--- Input material ---

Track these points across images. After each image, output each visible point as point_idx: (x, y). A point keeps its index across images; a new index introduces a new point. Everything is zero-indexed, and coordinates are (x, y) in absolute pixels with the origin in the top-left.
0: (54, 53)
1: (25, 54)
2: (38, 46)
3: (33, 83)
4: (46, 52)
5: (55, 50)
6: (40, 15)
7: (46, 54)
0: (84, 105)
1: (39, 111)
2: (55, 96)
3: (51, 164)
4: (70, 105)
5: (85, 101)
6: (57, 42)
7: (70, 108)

---

Your goal: Render every line of the items above as a Markdown table with the columns Row and Line, numbering each row and leaving out blank lines.

Answer section:
| Row | Line |
|---|---|
| 1 | Track these points across images. After each image, output each visible point as point_idx: (x, y). A point keeps its index across images; a new index introduces a new point. Everything is zero-indexed, and coordinates are (x, y) in absolute pixels with the origin in the top-left. |
| 2 | 0: (54, 53) |
| 3 | 1: (25, 54) |
| 4 | 2: (38, 46) |
| 5 | 3: (33, 83) |
| 6 | 4: (46, 52) |
| 7 | 5: (55, 50) |
| 8 | 6: (40, 15) |
| 9 | 7: (46, 54) |
| 10 | 0: (84, 105) |
| 11 | 1: (39, 111) |
| 12 | 2: (55, 96) |
| 13 | 3: (51, 164) |
| 14 | 4: (70, 105) |
| 15 | 5: (85, 101) |
| 16 | 6: (57, 42) |
| 17 | 7: (70, 108) |